- **Görev hakkında**: Aşağıdaki sayfa alıntısını hiçbir değişiklik yapmadan baştan sona yazın.

- **Sayfa alıntısı**:
Demirel bu fıkrayı anlattıktan sonra:

“Enflasyon fare gibidir, insanı rahatsız eder, huzursuz eder ama fareden kurtulmanın yolu nasıl ki konutu yakmak değilse, enflasyondan kurtulmanın yolu da milleti, memleketi yakmak olmamalıdır” derdi...



Demek istemem o ki...

Umarım, enflasyonu bitirmek için:

Milleti, memleketi yakmazlar...

Adam olamayacağı kanaatindeyim


Kendini meslektaşlarından üstün görüşü nedeniyle...

Yıllarca köşesinde:

“Ne zaman adam oluruz?” diye sorup...

Kendince “işte böyle yaparsak adam oluruz” diye yazan Fatih:

Kendisi bir türlü adam olamadı...



Yakında:

“Türkiye’nin en çok izlenen en çok takipçisi olan YouTube içerik sunucusu” olabilir...

Ama...

Bu kafayla giderse...

- **Saklanan veri kayıtları**:
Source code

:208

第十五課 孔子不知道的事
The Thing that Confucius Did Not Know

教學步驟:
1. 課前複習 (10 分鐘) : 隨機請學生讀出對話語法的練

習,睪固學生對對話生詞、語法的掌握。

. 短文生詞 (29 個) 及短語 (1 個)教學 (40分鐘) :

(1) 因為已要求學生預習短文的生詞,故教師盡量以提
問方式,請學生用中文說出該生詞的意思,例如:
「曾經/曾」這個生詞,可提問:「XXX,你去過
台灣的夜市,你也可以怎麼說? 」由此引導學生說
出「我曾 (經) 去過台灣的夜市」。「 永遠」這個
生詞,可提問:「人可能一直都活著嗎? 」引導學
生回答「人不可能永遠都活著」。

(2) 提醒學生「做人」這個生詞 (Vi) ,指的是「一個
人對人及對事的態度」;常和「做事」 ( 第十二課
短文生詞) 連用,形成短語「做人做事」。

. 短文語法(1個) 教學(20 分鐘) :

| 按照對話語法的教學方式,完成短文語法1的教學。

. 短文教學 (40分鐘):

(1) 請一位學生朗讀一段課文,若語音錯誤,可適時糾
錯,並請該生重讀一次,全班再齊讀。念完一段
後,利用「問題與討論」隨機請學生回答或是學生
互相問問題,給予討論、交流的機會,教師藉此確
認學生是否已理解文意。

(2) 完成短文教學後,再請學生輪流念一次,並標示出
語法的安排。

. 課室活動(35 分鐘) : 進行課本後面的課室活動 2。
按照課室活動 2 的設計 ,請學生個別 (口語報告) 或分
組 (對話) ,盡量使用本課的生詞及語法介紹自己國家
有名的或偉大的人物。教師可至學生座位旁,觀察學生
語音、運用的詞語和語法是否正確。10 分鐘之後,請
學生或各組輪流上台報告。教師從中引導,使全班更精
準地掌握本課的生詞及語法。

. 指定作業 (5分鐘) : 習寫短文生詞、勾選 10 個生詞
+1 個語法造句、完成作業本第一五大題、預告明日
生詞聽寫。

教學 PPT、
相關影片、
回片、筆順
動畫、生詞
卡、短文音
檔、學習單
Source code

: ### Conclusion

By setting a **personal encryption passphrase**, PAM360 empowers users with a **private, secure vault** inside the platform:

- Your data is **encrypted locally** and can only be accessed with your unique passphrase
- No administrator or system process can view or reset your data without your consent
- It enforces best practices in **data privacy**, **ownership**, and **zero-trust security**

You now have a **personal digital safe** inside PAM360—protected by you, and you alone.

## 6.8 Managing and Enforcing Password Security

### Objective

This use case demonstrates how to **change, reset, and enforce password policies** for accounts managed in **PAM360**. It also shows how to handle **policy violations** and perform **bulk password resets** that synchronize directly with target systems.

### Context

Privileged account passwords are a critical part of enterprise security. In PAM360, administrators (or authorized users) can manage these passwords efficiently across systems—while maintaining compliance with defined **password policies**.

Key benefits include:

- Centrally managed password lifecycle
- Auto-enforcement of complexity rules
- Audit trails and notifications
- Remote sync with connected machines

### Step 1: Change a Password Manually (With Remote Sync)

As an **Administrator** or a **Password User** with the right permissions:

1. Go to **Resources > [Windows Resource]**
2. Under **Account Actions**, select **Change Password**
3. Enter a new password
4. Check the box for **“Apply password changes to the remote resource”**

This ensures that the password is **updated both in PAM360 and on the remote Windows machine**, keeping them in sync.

- **Yanıt alanı**:
Demirel bu fıkrayı anlattıktan sonra:

“Enflasyon fare gibidir, insanı rahatsız eder, huzursuz eder ama fareden kurtulmanın yolu nasıl ki konutu yakmak değilse, enflasyondan kurtulmanın yolu da milleti, memleketi yakmak olmamalıdır” derdi...



Demek istemem o ki...

Umarım, enflasyonu bitirmek için:

Milleti, memleketi yakmazlar...

Adam olamayacağı kanaatindeyim


Kendini meslektaşlarından üstün görüşü nedeniyle...

Yıllarca köşesinde:

“Ne zaman adam oluruz?” diye sorup...

Kendince “işte böyle yaparsak adam oluruz” diye yazan Fatih:

Kendisi bir türlü adam olamadı...



Yakında:

“Türkiye’nin en çok izlenen en çok takipçisi olan YouTube içerik sunucusu” olabilir...

Ama...

Bu kafayla giderse...